PROBLEM REQUIREMENTS: Could you find each line of the data below that contains the word "protein" and copy those lines?

SOURCE MATERIAL:
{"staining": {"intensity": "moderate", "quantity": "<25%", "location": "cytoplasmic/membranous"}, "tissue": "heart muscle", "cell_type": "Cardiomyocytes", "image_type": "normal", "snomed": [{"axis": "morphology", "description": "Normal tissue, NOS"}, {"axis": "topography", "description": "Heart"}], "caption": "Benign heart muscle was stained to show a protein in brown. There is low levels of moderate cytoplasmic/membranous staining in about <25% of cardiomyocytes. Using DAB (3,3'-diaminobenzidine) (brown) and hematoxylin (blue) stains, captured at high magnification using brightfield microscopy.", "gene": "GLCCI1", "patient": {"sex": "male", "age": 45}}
==
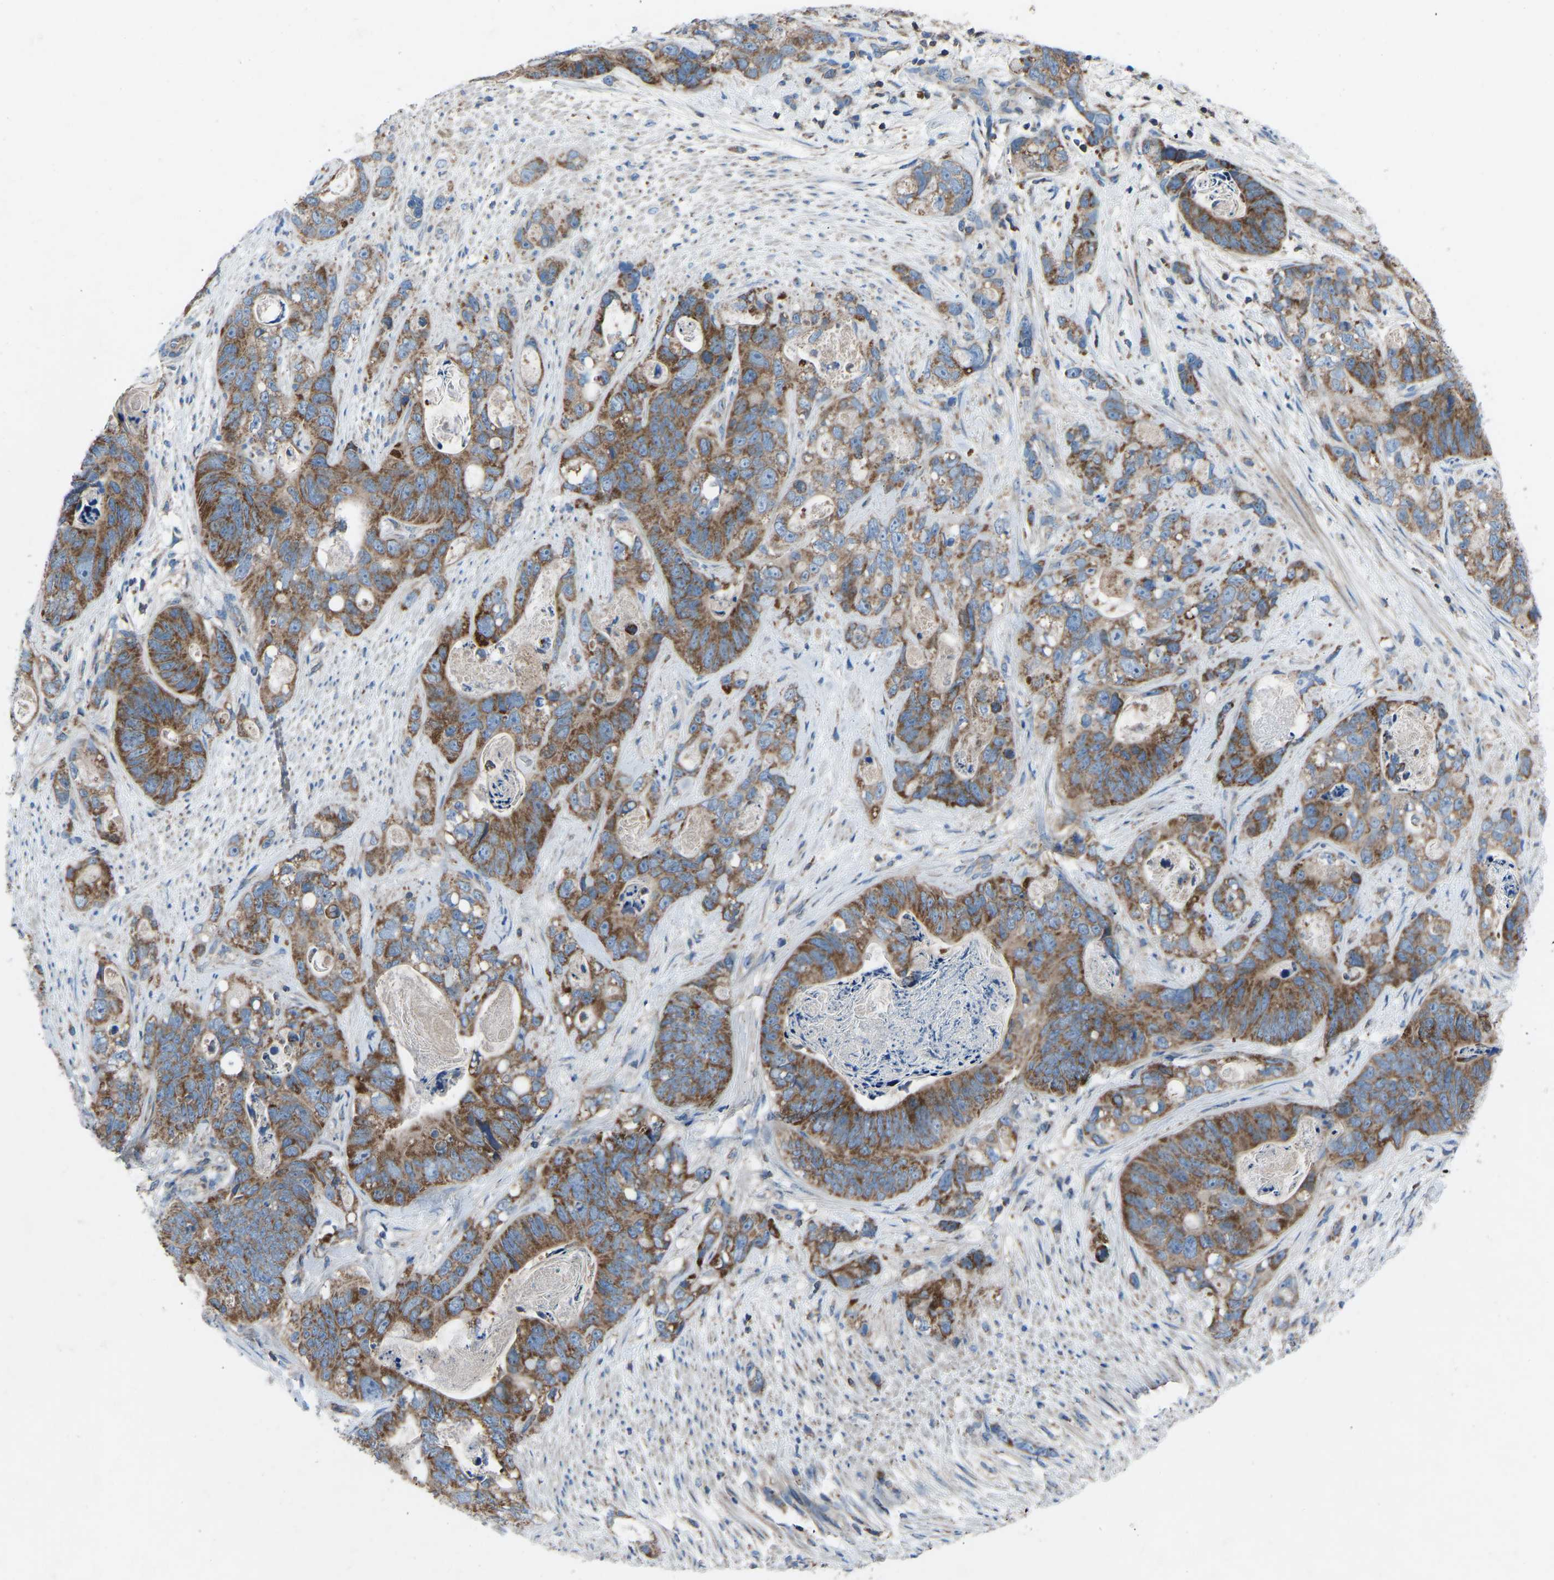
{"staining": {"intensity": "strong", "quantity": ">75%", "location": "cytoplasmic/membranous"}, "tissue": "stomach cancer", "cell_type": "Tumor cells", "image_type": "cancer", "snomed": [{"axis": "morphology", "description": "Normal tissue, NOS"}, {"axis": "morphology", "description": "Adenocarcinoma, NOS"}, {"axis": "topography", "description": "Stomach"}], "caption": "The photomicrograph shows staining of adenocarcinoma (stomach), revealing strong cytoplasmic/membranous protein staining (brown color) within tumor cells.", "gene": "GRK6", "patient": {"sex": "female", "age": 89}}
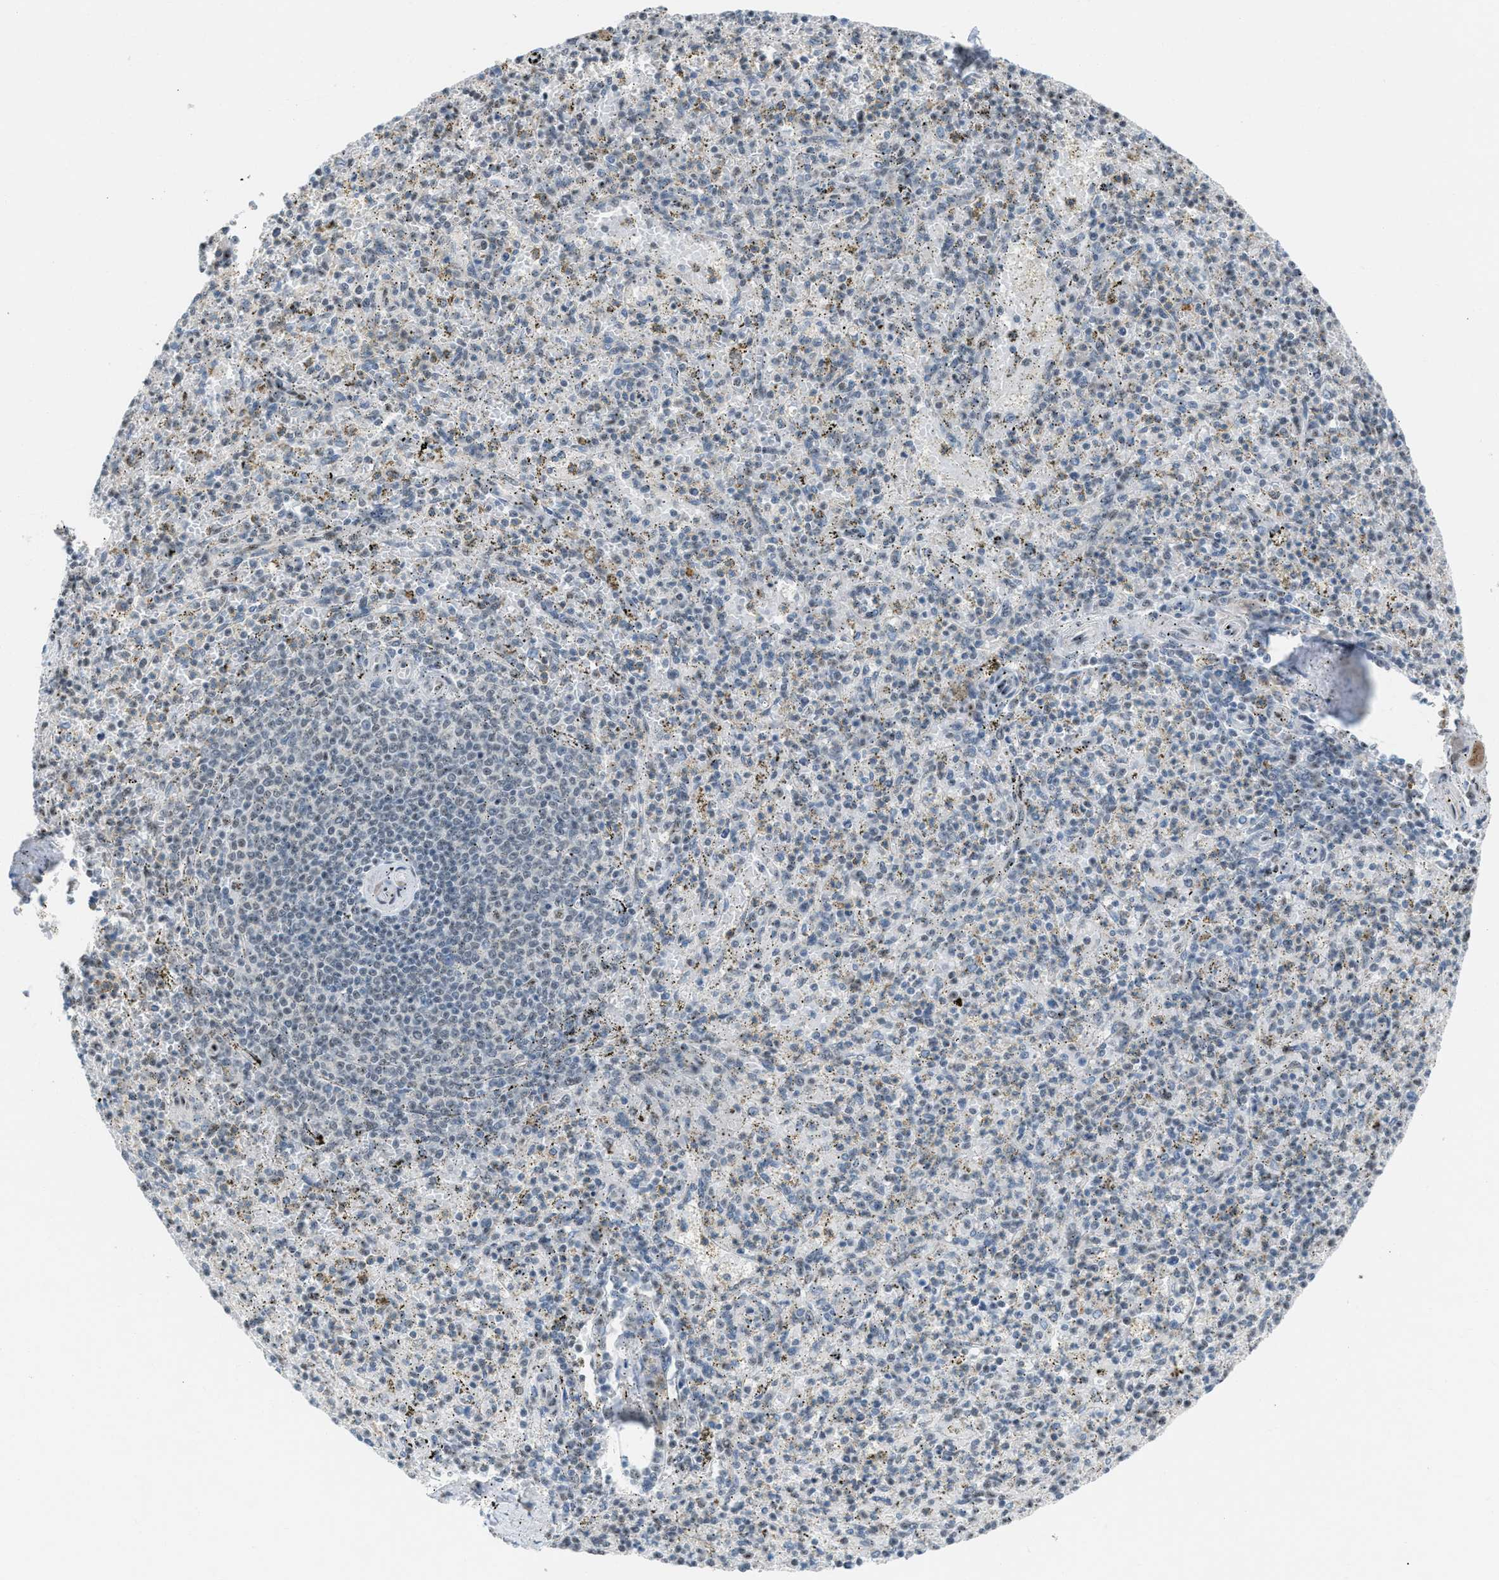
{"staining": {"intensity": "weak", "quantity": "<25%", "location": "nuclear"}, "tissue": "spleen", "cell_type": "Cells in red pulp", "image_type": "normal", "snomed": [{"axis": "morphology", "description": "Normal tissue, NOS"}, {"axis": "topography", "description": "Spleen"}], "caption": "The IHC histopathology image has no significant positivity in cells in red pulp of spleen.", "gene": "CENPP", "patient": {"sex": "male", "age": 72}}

OUTPUT:
{"staining": {"intensity": "moderate", "quantity": "<25%", "location": "cytoplasmic/membranous"}, "tissue": "heart muscle", "cell_type": "Cardiomyocytes", "image_type": "normal", "snomed": [{"axis": "morphology", "description": "Normal tissue, NOS"}, {"axis": "topography", "description": "Heart"}], "caption": "Benign heart muscle was stained to show a protein in brown. There is low levels of moderate cytoplasmic/membranous staining in about <25% of cardiomyocytes. Using DAB (3,3'-diaminobenzidine) (brown) and hematoxylin (blue) stains, captured at high magnification using brightfield microscopy.", "gene": "GLCCI1", "patient": {"sex": "male", "age": 45}}
{"staining": {"intensity": "strong", "quantity": ">75%", "location": "cytoplasmic/membranous"}, "tissue": "stomach cancer", "cell_type": "Tumor cells", "image_type": "cancer", "snomed": [{"axis": "morphology", "description": "Normal tissue, NOS"}, {"axis": "morphology", "description": "Adenocarcinoma, NOS"}, {"axis": "topography", "description": "Stomach"}], "caption": "The photomicrograph shows staining of adenocarcinoma (stomach), revealing strong cytoplasmic/membranous protein staining (brown color) within tumor cells.", "gene": "GRK6", "patient": {"sex": "female", "age": 89}}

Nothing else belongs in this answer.